Source data

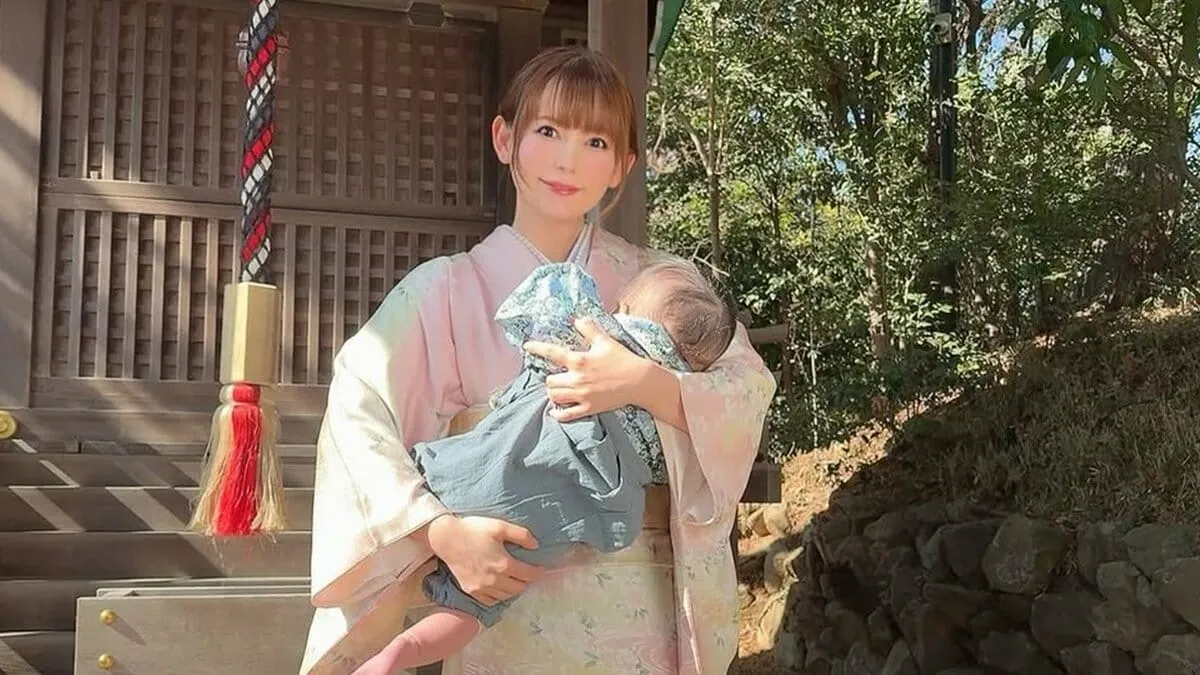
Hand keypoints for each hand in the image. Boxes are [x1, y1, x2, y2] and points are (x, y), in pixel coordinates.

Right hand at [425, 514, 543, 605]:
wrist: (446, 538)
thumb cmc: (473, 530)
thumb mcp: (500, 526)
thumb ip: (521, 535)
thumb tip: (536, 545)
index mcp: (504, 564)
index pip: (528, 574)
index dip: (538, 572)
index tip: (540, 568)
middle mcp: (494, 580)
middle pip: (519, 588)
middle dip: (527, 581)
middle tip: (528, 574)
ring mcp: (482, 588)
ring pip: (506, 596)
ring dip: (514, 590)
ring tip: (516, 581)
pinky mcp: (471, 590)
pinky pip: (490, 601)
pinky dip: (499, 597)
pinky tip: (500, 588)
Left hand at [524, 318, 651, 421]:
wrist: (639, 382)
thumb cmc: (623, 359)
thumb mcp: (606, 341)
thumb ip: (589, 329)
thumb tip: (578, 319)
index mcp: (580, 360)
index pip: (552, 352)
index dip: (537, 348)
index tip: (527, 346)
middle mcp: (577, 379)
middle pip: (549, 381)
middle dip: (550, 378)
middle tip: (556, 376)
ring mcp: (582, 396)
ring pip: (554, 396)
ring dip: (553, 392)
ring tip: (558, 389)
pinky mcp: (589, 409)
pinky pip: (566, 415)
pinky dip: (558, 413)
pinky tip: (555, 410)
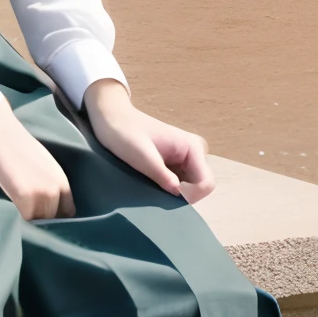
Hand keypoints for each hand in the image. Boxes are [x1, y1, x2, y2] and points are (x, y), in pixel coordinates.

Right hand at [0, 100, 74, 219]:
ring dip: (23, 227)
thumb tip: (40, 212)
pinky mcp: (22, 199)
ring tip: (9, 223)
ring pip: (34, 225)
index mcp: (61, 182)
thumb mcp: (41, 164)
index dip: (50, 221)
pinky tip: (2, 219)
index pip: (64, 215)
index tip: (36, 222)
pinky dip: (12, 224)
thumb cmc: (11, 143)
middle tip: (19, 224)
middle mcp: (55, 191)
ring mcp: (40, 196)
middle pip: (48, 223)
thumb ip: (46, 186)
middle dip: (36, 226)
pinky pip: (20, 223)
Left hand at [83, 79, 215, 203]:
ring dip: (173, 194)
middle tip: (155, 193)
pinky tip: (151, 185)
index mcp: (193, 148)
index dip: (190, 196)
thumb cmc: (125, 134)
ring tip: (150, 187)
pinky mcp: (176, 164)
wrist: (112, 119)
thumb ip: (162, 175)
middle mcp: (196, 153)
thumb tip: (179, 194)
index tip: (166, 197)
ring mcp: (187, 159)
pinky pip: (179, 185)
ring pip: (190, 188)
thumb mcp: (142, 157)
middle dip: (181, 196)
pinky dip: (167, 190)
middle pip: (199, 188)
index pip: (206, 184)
==
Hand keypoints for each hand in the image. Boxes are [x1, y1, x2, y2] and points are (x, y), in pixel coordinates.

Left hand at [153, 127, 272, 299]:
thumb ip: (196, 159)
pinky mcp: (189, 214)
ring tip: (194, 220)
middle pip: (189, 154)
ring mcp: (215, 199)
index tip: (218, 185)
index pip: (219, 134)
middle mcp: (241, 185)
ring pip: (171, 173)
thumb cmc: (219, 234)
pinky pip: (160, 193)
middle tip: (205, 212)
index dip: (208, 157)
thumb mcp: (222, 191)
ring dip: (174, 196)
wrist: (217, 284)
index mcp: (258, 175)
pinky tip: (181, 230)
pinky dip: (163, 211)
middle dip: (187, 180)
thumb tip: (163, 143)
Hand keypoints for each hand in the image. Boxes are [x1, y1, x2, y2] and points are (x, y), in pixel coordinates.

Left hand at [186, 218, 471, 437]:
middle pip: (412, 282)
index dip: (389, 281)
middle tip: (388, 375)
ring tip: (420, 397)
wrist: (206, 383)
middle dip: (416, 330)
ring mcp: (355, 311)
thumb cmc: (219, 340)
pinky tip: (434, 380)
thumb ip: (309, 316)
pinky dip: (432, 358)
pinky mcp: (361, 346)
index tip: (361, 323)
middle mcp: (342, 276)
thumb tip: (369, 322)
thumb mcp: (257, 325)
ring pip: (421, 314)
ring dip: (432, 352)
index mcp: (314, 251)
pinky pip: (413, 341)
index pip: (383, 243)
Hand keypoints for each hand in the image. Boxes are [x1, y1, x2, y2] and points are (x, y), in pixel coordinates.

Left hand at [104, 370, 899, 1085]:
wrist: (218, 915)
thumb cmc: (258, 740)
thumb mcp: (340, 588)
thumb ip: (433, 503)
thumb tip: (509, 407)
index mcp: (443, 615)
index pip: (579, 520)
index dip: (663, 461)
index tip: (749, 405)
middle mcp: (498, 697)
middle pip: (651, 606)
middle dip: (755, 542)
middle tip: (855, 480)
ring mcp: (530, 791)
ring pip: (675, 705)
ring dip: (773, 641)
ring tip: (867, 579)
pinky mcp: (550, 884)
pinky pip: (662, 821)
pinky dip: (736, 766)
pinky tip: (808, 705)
--
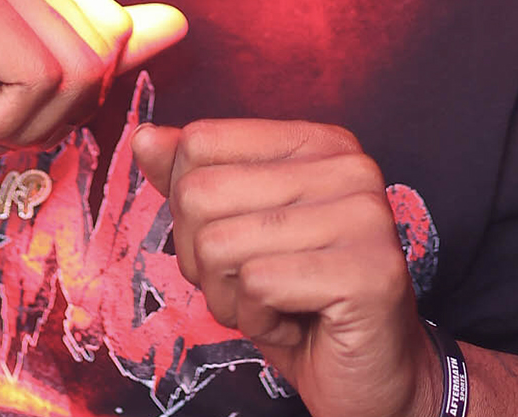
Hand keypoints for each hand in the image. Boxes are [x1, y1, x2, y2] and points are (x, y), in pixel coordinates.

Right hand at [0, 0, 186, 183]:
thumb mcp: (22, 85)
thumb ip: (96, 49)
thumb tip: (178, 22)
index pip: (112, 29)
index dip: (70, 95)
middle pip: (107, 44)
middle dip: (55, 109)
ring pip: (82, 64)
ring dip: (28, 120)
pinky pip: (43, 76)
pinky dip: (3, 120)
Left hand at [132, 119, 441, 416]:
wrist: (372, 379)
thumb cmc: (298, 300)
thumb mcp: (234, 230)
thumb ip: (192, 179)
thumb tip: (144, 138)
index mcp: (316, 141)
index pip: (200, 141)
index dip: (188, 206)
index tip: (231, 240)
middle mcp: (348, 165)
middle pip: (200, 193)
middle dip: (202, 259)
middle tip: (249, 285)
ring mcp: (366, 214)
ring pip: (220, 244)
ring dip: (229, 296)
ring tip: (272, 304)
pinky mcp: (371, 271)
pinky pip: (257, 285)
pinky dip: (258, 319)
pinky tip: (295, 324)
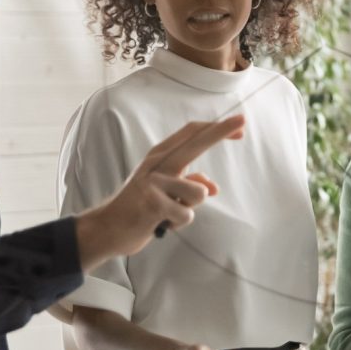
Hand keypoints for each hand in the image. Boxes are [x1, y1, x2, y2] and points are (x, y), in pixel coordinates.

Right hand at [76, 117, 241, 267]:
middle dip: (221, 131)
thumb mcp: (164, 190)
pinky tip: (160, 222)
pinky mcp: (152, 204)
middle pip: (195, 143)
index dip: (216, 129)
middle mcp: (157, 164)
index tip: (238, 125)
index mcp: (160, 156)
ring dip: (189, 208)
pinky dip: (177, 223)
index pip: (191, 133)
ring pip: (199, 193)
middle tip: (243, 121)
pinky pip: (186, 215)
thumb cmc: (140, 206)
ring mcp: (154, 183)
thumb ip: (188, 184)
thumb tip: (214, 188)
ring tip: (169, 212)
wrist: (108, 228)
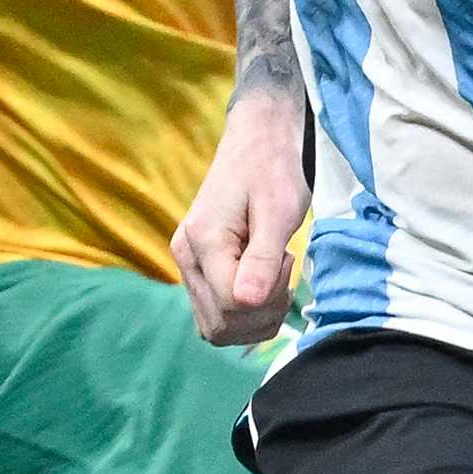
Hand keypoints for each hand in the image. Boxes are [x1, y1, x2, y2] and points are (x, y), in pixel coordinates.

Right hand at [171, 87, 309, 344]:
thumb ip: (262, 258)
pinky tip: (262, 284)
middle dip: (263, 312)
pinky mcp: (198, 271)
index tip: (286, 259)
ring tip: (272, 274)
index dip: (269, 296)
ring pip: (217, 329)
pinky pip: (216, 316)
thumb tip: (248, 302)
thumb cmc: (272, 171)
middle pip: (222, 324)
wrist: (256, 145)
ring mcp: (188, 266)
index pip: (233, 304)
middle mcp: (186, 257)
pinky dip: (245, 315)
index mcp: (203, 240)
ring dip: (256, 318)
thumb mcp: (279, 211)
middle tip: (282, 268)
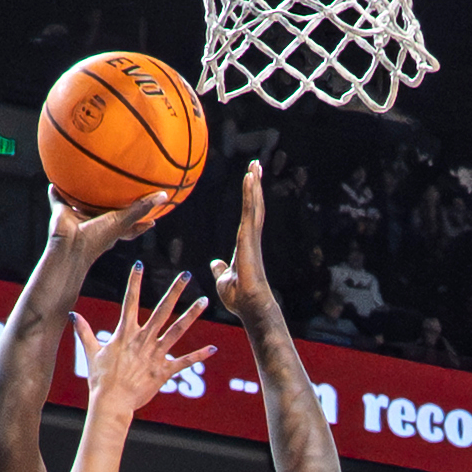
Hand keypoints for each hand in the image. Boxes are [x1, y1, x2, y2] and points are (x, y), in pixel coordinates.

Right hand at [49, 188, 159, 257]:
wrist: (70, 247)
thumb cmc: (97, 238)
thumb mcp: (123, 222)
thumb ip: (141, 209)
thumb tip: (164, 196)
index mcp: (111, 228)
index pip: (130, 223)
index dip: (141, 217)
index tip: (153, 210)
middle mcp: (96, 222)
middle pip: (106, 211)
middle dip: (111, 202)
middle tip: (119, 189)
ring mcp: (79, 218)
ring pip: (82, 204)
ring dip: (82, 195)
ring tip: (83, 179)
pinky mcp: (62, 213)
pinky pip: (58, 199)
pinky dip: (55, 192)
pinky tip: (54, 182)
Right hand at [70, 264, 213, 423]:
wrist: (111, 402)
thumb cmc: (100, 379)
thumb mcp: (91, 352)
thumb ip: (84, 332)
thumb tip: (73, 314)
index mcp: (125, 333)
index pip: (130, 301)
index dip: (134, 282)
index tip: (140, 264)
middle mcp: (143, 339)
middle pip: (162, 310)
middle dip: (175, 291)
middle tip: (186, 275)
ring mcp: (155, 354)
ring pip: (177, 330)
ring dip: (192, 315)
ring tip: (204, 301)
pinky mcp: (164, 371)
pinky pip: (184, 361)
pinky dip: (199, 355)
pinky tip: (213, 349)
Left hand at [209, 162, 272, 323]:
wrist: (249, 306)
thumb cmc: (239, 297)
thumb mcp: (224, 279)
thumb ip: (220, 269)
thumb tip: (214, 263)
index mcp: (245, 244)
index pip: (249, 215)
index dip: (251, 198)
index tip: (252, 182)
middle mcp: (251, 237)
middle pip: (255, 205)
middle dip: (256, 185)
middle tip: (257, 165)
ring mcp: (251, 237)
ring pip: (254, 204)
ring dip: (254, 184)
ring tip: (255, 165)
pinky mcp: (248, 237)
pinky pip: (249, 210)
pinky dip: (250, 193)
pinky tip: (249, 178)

WHAT TO PRODUCE: From the line that has "middle tip: (528, 574)" through the line that has "wrist: (639, 382)", copy every line exactly as it appears above, and leave out all others.

ANSWER FOR THE TASK:
middle tip: (528, 574)
ring mcp: (482, 588)
ring pip: (506, 596)
ring dip: (514, 590)
ring tip: (516, 581)
pinky mcp: (471, 590)
pinky pip: (490, 601)
pinky dip: (499, 597)
pinky tip: (500, 588)
Left hand at [524, 318, 651, 421]:
wrist: (639, 382)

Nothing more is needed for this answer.